Content starts

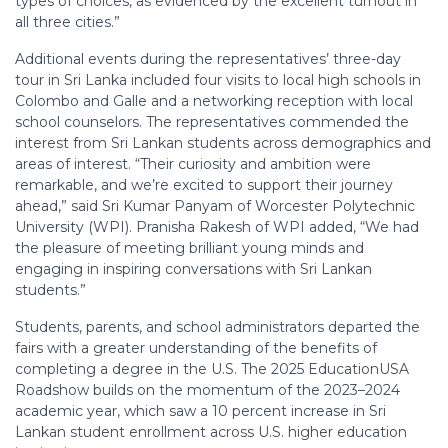
types of choices, as evidenced by the excellent turnout in
all three cities.”
Additional events during the representatives’ three-day
tour in Sri Lanka included four visits to local high schools in
Colombo and Galle and a networking reception with local
school counselors. The representatives commended the
interest from Sri Lankan students across demographics and
areas of interest. “Their curiosity and ambition were
remarkable, and we’re excited to support their journey
ahead,” said Sri Kumar Panyam of Worcester Polytechnic
University (WPI). Pranisha Rakesh of WPI added, “We had
the pleasure of meeting brilliant young minds and
engaging in inspiring conversations with Sri Lankan
students.”
Students, parents, and school administrators departed the
fairs with a greater understanding of the benefits of
completing a degree in the U.S. The 2025 EducationUSA
Roadshow builds on the momentum of the 2023–2024
academic year, which saw a 10 percent increase in Sri
Lankan student enrollment across U.S. higher education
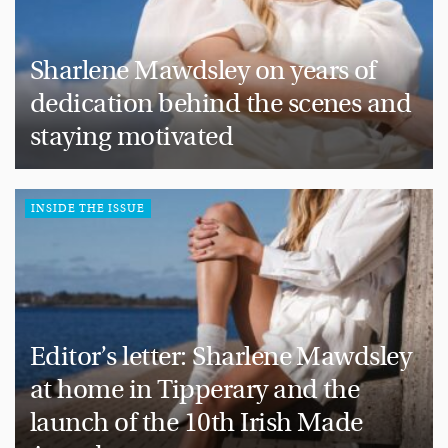
Sharlene Mawdsley on years of
dedication behind the scenes and
staying motivated
INSIDE THE ISSUE
Editor’s letter: Sharlene Mawdsley
at home in Tipperary and the
launch of the 10th Irish Made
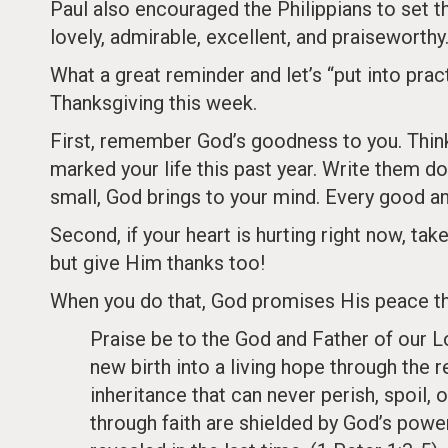
Paul also encouraged the Philippians to set the
lovely, admirable, excellent, and praiseworthy
What a great reminder and let’s “put into pra
Thanksgiving this week.
First, remember God’s goodness to you. Think a
marked your life this past year. Write them d
small, God brings to your mind. Every good an
Second, if your heart is hurting right now, ta
but give Him thanks too!
When you do that, God promises His peace thr
Praise be to the God and Father of our Lo
new birth into a living hope through the 
inheritance that can never perish, spoil, 
through faith are shielded by God’s power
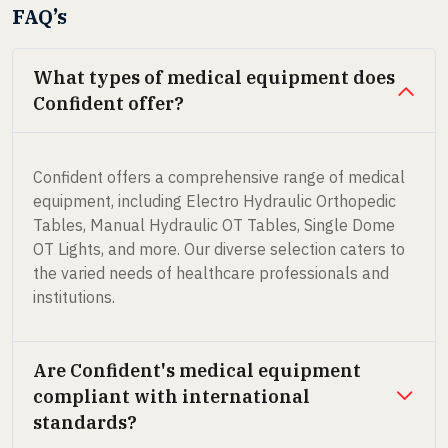
FAQ’s
What types of medical equipment does
Confident offer?
Confident offers a comprehensive range of medical
equipment, including Electro Hydraulic Orthopedic
Tables, Manual Hydraulic OT Tables, Single Dome
OT Lights, and more. Our diverse selection caters to
the varied needs of healthcare professionals and
institutions.
Are Confident's medical equipment
compliant with international
standards?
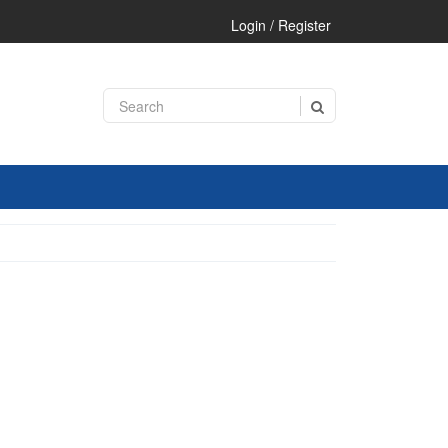
Login / Register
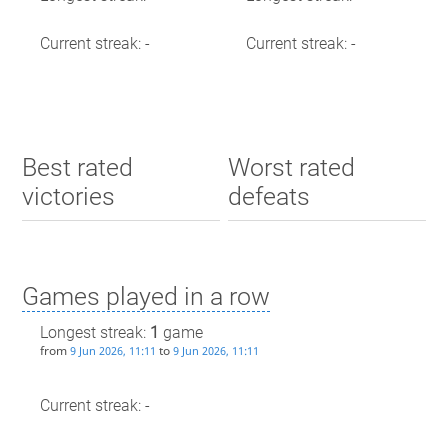
Current streak: -
Current streak: -
Best rated
Worst rated
victories
defeats
Games played in a row
Longest streak:
1
game
from
to
9 Jun 2026, 11:11
9 Jun 2026, 11:11
Current streak: -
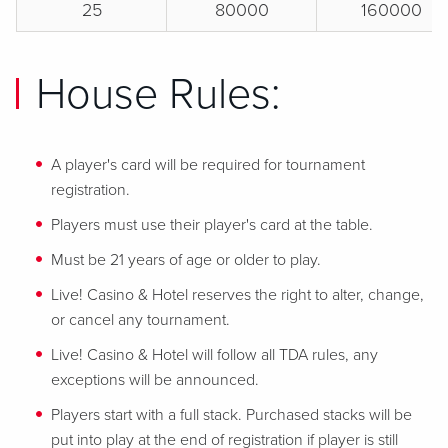
25
80000
160000
House Rules:
A player's card will be required for tournament
registration.
Players must use their player's card at the table.
Must be 21 years of age or older to play.
Live! Casino & Hotel reserves the right to alter, change,
or cancel any tournament.
Live! Casino & Hotel will follow all TDA rules, any
exceptions will be announced.
Players start with a full stack. Purchased stacks will be
put into play at the end of registration if player is still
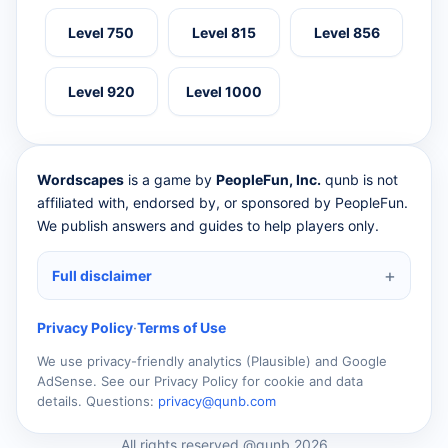
Level 750
Level 815
Level 856
Level 920
Level 1000
Wordscapes
is a game by
PeopleFun, Inc.
qunb is not
affiliated with, endorsed by, or sponsored by PeopleFun.
We publish answers and guides to help players only.
Full disclaimer
Privacy Policy
·
Terms of Use
We use privacy-friendly analytics (Plausible) and Google
AdSense. See our Privacy Policy for cookie and data
details. Questions:
privacy@qunb.com
All rights reserved @qunb 2026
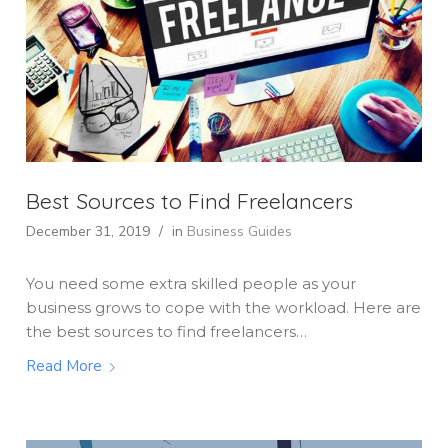
Best Sources to Find Freelancers
December 31, 2019
/
in
Business Guides
You need some extra skilled people as your
business grows to cope with the workload. Here are
the best sources to find freelancers…
Read More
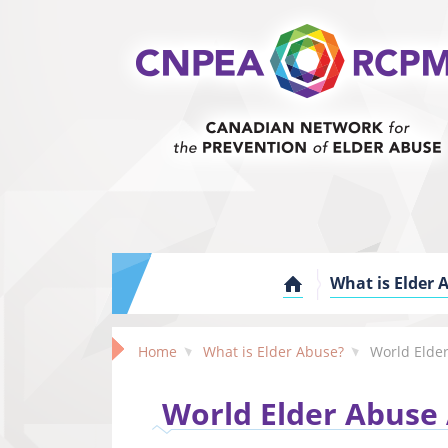
What is Elder 
Home
What is Elder Abuse?
World Elder Abuse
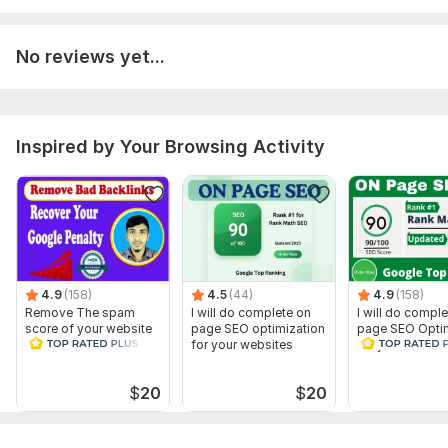
3) Your site credentials (Squarespace user name or email
(which is used to login admin) and password)
No reviews yet...
4) A short and brief intro about your business site.
5) List of your competitors.
Scope of this kwork:
1 complete website with upto 10 pages
Inspired by Your Browsing Activity
4.9
(158)
4.5
(44)
4.9
(158)
Remove The spam
I will do complete on
I will do compl
score of your website
page SEO optimization
page SEO Optim
and Disavow Bad
for your websites
for your websit
Backlinks
$
20
$
20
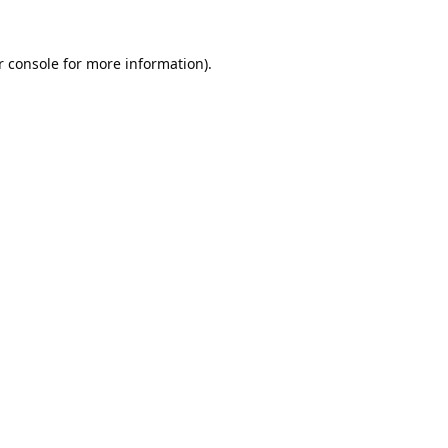
 console
for more information).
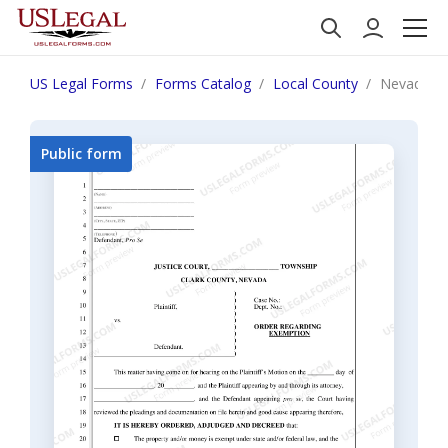
US Legal Forms
Forms Catalog
Local County
Nevada Ord
Public form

Content ends

Exercise aim: Pictures are to be left out; otherwise, retype exactly the lines from the first line of the data through the line containing "through faith are shielded by God’s power".

Written response:
types of choices, as evidenced by the excellent turnout in
all three cities.”
Additional events during the representatives’ three-day
tour in Sri Lanka included four visits to local high schools in
Colombo and Galle and a networking reception with local
school counselors. The representatives commended the
interest from Sri Lankan students across demographics and
areas of interest. “Their curiosity and ambition were
remarkable, and we’re excited to support their journey
ahead,” said Sri Kumar Panyam of Worcester Polytechnic
University (WPI). Pranisha Rakesh of WPI added, “We had
the pleasure of meeting brilliant young minds and
engaging in inspiring conversations with Sri Lankan
students.”
Students, parents, and school administrators departed the
fairs with a greater understanding of the benefits of
completing a degree in the U.S. The 2025 EducationUSA
Roadshow builds on the momentum of the 2023–2024
academic year, which saw a 10 percent increase in Sri
Lankan student enrollment across U.S. higher education
Sharlene Mawdsley on years of
dedication behind the scenes and
staying motivated
INSIDE THE ISSUE
Editor’s letter: Sharlene Mawdsley
at home in Tipperary and the
launch of the 10th Irish Made
Paul also encouraged the Philippians to set the
lovely, admirable, excellent, and praiseworthy
What a great reminder and let’s “put into pra
Thanksgiving this week.
First, remember God’s goodness to you. Think a
marked your life this past year. Write them d
small, God brings to your mind. Every good an
Second, if your heart is hurting right now, ta
but give Him thanks too!
When you do that, God promises His peace thr
Praise be to the God and Father of our Lo
new birth into a living hope through the 
inheritance that can never perish, spoil, 
through faith are shielded by God’s power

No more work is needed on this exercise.